◆ Recorded data:

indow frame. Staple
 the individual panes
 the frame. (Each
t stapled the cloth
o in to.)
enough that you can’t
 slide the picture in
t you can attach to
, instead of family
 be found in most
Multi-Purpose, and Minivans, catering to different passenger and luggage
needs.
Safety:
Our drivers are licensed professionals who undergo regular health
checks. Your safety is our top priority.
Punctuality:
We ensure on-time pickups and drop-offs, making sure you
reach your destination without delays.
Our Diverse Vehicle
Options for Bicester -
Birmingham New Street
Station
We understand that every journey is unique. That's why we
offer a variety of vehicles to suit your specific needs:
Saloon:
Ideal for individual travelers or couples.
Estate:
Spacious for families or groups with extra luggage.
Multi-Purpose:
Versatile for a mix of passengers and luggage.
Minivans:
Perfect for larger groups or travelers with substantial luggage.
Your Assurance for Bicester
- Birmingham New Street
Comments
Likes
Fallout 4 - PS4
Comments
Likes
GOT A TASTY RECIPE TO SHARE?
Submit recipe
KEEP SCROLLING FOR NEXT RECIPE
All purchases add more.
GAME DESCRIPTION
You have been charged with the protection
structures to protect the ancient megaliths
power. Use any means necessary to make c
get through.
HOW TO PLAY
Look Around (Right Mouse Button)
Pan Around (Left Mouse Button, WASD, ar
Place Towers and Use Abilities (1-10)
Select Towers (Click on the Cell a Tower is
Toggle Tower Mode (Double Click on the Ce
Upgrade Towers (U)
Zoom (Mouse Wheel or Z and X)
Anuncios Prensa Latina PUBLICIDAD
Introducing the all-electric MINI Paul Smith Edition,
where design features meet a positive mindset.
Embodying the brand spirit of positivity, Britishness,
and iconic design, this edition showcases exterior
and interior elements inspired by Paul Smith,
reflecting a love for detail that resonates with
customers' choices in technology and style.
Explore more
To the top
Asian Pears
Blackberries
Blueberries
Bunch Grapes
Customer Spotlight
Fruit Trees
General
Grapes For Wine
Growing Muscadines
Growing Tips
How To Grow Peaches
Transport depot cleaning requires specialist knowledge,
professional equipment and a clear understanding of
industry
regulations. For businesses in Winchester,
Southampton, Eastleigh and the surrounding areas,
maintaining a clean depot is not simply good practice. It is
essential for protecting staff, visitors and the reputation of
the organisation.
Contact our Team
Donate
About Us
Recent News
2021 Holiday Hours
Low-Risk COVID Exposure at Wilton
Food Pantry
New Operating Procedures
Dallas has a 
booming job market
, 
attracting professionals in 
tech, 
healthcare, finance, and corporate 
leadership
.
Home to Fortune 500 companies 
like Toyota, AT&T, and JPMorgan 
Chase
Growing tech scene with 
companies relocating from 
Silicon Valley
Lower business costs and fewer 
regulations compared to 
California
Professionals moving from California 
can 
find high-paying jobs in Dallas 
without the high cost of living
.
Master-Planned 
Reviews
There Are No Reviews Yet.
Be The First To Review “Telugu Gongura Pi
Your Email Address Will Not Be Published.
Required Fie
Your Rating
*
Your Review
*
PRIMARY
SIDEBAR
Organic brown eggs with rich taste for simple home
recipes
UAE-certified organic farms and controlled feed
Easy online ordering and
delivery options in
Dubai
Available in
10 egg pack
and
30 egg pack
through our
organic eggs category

◆ What is needed:
Where the line holding "Zoom (Mouse Wheel or Z and X)" appears in the listing above, start reproducing exactly, and end with the line holding "and interior elements".

◆ Solution below:
Zoom (Mouse Wheel or Z and X)
Anuncios Prensa Latina PUBLICIDAD
Introducing the all-electric MINI Paul Smith Edition,
where design features meet a positive mindset.
Embodying the brand spirit of positivity, Britishness,
and iconic design, this edition showcases exterior
and interior elements inspired by Paul Smith,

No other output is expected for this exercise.